Упрямый моряк не ответил, но про себя решил при случае возобновить разговор. Он не думал, что случай так скоро придет ему на помощь и превратит его ничем не оправданную прихоть в человеколюбивый поступок.

После плавания в открытом море «Бонадвентур» приблизился к берегу, направляясь к порту Воздушного шара. Следовало выяснить, может ли он пройти между отмелью и подводными рифами, так как колонисты собирались постоянно держать судно в этой маленькой бухте.

До берега оставалось всего полмили, и приходилось лавировать, чтобы идти против ветра. Плыли медленно – высокие берега ослабляли силу ветра, и он лишь слегка наполнял паруса; под его порывами по зеркальной поверхности моря изредка пробегала рябь.
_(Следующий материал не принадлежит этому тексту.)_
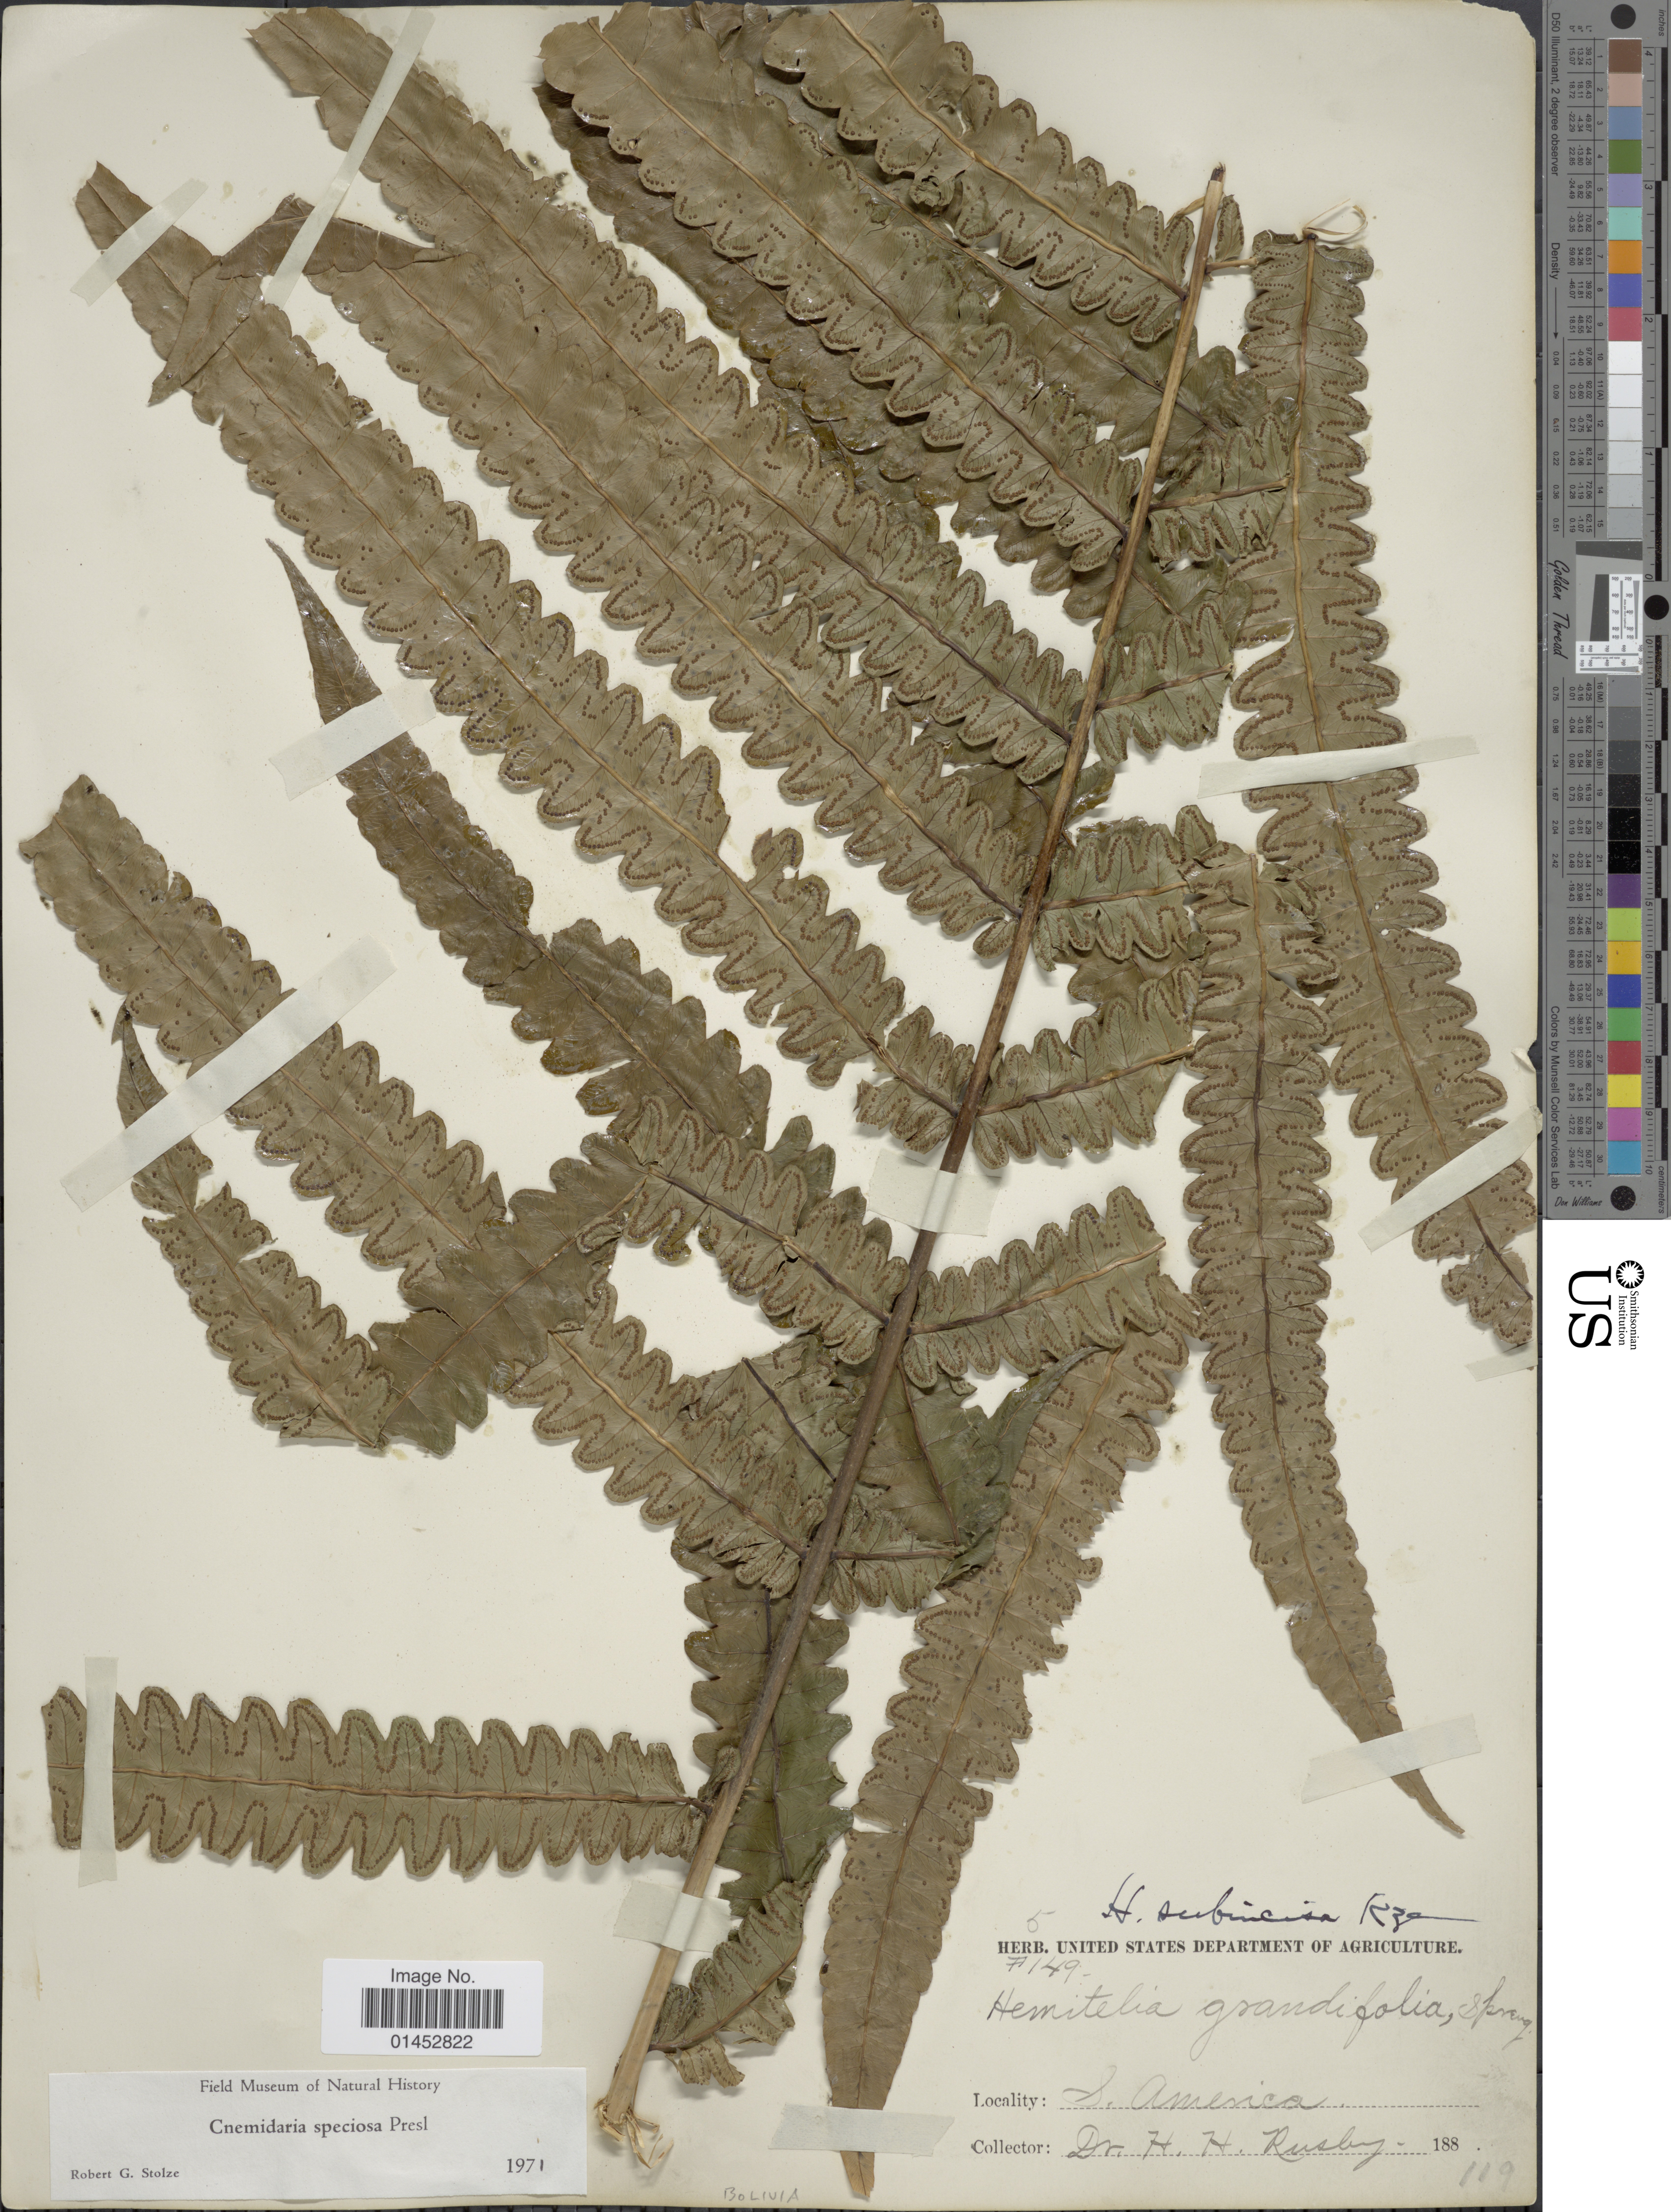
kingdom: Plantae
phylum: Tracheophyta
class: Polypodiopsida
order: Cyatheales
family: Cyatheaceae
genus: Cyathea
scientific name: Cyathea speciosa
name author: Humb. & Bonpl. ex Willd.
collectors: H. H. Rusby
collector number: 149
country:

Герберт, стоявший на носу и указывавший фарватер, вдруг крикнул:

– Держи к ветру, Пенкроф, держи к ветру!

– Что такое? – спросил, вставая, моряк. – Скала?

– Нет… подожди-ка, – ответил Герберт, – не разгляжу… держи к ветру… так, хорошо… чуть-чуть вперед… – Говоря это, Герберт свесился через борт, быстро опустил руку в воду и крикнул: – Бутылка!

Он держал закупоренную бутылку, которую поймал в нескольких кабельтовых от берега.

Сайрес Смит взял бутылку, молча вышиб пробку и вытащил кусок подмокшей бумаги, на котором можно было разобрать такие слова:

«Потерпел кораблекрушение… Остров Табор 153° западной долготы, 37°11׳ южной широты».